Set up at heavy-footfall areas of four medical colleges in Assam — in Guwahati, Barpeta, Tezpur and Dibrugarh — the kiosks enable ‘opportunistic screening’ and health awareness.
The target for the kiosks are family members of patients accessing the selected hospitals as well as other visitors. Getting these people to step into the centres for a general health checkup is the aim. Screenings are done for hypertension, diabetes and oral, breast and cervical cancers. Also on offer are awareness sessions on lifestyle, nutrition and other health-related subjects.
Assam has plenty of use for a novel idea such as this. Over 70% of cancer cases in the states are detected at an advanced stage and mortality rates from the disease are between 40-50%. Lack of awareness and low levels of screening are among the key reasons for the grim numbers.
Each kiosk has a doctor, nurses and support staff, and the look and feel of the place induces walk-ins.
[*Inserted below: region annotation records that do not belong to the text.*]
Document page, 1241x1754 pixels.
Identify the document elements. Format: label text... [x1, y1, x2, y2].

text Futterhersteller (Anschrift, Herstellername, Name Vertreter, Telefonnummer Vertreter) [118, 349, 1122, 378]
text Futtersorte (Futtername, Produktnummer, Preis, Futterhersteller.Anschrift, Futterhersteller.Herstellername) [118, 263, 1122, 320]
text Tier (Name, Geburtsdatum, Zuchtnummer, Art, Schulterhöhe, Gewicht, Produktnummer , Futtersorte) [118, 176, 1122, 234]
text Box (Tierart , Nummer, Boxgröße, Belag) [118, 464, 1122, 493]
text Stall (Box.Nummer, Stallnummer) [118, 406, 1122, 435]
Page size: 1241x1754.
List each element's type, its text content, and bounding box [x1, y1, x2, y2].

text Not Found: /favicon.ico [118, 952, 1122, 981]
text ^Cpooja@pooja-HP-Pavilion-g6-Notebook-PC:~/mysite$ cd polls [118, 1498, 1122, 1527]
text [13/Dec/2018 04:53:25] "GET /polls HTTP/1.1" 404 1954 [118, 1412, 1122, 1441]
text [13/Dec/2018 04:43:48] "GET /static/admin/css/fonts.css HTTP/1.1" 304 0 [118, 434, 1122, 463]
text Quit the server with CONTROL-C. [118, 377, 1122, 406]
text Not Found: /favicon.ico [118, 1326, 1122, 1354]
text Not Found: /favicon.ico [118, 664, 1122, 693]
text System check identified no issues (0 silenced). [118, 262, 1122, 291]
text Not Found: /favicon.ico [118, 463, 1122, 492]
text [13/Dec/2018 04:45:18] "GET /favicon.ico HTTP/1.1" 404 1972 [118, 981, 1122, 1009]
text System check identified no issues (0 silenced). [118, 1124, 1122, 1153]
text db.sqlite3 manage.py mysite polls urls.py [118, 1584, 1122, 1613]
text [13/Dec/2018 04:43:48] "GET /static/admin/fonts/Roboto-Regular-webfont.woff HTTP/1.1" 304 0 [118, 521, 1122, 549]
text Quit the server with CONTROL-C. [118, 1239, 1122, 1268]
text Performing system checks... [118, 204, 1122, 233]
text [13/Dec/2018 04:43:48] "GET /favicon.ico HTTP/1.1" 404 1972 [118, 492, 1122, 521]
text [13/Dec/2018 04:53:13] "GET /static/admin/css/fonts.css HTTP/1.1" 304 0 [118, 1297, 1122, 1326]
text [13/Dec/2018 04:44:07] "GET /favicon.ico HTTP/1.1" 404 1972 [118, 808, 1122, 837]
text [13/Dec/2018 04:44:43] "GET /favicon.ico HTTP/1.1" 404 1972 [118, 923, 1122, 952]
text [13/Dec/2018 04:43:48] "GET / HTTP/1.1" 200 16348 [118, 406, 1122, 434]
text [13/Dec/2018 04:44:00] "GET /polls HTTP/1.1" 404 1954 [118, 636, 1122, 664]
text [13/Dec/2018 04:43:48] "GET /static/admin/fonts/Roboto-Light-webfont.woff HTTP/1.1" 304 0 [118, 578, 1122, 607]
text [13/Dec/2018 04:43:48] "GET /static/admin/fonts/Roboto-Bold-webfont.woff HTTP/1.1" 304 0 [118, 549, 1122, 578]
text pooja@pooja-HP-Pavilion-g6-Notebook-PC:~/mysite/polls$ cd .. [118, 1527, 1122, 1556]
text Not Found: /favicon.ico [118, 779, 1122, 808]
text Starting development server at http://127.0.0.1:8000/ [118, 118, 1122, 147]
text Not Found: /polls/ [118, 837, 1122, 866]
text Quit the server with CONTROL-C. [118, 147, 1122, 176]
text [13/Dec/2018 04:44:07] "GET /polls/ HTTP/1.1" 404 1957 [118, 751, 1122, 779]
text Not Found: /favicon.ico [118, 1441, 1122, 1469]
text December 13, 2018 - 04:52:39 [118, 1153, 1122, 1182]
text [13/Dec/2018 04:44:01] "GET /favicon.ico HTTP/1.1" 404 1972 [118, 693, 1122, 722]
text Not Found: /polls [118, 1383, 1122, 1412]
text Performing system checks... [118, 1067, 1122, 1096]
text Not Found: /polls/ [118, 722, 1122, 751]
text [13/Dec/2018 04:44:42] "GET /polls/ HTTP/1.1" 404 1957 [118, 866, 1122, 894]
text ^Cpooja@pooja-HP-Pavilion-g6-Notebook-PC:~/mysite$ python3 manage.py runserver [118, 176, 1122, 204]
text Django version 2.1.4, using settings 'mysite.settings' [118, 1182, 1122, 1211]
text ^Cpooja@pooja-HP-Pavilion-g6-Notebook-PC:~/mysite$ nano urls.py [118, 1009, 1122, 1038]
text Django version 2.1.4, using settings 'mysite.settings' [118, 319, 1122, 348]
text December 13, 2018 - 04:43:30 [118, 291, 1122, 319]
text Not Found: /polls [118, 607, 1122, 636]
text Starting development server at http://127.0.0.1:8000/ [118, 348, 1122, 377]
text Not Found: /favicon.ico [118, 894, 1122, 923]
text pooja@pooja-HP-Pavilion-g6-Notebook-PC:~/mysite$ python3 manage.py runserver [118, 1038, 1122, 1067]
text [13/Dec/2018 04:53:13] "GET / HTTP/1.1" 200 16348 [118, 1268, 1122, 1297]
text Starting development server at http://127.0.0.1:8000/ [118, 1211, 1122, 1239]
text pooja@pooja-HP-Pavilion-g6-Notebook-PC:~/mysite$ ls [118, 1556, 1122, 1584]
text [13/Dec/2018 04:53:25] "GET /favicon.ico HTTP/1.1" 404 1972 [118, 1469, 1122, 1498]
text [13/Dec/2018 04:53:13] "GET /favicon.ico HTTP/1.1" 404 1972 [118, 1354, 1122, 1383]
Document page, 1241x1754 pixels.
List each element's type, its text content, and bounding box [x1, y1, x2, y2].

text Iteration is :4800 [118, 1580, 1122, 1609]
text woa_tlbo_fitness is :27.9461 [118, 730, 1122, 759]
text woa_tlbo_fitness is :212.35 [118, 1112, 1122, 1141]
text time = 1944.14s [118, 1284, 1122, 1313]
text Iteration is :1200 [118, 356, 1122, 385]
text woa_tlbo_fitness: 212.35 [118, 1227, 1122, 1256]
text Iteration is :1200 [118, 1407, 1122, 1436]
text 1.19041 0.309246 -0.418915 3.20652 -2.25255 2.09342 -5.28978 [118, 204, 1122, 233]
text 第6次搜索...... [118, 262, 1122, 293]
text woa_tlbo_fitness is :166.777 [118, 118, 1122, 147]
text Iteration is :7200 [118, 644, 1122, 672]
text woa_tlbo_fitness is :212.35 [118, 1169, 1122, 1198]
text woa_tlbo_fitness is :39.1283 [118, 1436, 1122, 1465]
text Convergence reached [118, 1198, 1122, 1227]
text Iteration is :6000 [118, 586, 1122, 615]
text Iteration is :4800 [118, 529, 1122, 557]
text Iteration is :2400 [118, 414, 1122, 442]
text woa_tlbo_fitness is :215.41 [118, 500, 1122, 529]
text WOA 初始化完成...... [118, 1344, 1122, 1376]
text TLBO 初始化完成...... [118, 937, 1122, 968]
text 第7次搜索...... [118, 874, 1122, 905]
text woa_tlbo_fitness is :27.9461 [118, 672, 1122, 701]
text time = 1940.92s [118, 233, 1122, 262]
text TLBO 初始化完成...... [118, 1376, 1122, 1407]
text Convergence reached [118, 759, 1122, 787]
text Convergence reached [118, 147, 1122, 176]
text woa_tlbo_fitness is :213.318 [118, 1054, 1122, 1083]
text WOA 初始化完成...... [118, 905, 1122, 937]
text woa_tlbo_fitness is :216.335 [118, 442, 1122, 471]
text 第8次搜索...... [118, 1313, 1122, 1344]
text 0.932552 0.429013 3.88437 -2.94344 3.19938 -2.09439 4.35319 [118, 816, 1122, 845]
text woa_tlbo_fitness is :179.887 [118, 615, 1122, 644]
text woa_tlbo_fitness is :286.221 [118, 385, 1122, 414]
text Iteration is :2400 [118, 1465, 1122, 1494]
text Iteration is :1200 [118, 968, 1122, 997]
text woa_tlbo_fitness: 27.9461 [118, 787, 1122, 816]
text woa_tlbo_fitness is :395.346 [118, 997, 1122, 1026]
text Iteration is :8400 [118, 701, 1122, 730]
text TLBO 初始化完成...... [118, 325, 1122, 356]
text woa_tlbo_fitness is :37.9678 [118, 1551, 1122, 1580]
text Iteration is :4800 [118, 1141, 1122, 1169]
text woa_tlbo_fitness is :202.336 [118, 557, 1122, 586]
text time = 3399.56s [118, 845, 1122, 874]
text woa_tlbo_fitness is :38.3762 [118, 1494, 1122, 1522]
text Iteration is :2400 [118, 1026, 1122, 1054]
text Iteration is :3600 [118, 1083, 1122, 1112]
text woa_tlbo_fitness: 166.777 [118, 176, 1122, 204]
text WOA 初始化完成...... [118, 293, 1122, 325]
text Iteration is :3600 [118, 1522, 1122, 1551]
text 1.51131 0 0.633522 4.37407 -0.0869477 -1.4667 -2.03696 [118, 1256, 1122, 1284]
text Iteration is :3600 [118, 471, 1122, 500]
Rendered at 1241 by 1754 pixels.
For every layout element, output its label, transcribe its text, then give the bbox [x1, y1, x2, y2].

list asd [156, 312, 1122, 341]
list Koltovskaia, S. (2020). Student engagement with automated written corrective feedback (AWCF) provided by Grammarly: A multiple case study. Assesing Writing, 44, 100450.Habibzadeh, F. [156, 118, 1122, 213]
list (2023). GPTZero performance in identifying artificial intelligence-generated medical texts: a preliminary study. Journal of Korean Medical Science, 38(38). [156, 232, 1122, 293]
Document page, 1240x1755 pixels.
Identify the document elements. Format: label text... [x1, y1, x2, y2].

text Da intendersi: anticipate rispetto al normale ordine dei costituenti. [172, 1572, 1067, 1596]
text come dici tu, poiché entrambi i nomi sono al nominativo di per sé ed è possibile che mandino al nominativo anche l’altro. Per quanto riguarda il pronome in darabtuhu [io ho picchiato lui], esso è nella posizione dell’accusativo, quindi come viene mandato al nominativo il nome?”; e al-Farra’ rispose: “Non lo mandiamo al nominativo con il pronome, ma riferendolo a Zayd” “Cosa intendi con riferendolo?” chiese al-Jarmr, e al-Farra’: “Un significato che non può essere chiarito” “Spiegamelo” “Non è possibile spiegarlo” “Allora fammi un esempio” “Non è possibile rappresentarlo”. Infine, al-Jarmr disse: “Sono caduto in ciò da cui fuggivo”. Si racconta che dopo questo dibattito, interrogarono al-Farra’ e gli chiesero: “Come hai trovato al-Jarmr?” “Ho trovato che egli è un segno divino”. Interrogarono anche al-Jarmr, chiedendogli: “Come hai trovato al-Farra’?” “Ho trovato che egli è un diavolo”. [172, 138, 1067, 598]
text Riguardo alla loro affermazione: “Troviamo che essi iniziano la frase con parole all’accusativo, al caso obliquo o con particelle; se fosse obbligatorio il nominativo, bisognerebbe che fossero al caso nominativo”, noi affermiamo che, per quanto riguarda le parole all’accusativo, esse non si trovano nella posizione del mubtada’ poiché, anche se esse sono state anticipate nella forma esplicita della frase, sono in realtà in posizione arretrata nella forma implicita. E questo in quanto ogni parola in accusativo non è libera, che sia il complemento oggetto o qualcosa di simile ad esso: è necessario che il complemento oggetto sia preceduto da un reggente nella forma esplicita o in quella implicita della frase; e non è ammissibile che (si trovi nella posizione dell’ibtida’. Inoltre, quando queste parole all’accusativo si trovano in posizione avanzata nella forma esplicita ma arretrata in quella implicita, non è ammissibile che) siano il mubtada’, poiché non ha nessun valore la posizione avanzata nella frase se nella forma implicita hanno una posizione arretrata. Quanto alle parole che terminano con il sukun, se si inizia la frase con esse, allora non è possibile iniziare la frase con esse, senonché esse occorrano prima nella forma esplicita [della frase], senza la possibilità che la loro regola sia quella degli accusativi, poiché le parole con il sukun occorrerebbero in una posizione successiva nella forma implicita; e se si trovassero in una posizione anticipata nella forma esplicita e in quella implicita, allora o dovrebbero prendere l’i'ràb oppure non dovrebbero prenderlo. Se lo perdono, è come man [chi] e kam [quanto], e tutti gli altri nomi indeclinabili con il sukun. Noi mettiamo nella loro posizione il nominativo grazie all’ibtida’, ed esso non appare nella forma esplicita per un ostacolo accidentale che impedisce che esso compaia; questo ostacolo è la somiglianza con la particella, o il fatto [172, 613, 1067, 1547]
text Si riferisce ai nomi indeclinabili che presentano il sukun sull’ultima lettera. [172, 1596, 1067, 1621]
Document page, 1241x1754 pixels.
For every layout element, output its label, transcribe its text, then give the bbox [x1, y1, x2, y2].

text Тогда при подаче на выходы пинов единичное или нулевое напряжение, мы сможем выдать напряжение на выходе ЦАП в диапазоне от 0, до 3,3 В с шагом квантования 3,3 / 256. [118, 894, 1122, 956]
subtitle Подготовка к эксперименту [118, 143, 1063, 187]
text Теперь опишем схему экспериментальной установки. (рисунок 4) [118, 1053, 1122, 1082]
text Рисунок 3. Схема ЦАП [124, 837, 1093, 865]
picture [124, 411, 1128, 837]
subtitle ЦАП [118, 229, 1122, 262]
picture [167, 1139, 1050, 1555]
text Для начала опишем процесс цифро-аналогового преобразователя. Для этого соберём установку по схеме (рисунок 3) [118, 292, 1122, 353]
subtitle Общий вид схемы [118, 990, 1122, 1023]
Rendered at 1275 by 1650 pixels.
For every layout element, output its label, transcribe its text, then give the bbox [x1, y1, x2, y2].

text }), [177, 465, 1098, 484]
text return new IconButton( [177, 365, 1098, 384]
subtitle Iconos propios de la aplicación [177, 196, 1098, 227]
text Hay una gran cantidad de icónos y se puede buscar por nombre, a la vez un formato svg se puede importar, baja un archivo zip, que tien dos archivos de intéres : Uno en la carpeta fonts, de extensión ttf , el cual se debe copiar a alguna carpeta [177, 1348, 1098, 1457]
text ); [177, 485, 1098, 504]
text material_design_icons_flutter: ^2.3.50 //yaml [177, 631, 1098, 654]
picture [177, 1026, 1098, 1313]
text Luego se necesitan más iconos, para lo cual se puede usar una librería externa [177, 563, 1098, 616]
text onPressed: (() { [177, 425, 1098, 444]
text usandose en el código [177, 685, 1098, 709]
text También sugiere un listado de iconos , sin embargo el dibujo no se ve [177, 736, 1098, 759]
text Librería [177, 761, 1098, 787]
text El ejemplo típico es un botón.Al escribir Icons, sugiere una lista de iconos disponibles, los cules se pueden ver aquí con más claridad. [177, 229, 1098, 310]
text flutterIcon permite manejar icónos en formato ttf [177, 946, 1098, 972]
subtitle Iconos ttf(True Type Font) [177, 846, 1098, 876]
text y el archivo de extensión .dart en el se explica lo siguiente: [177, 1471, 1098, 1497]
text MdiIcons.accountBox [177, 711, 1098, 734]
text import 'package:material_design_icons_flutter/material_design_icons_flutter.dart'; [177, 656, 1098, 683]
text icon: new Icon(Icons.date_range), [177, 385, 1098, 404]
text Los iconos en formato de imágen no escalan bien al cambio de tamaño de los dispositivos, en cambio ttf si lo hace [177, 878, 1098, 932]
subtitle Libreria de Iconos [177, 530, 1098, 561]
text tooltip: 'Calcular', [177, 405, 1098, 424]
More than 4,000 people have availed of the services at the kiosks since the first of them was established in January 2020.
Another impactful ACCF initiative has been a collaboration with Amalgamated Plantations for the screening and treatment of workers at its tea gardens. The company’s 21 tea gardens in Assam employ about 85,000 people, many of them with poor health indicators (according to a preliminary survey).
The screenings have revealed a range of disorders among the tea garden workers, emanating from physical, biological, mechanical, chemical and psychosocial factors. Help is now at hand for these people.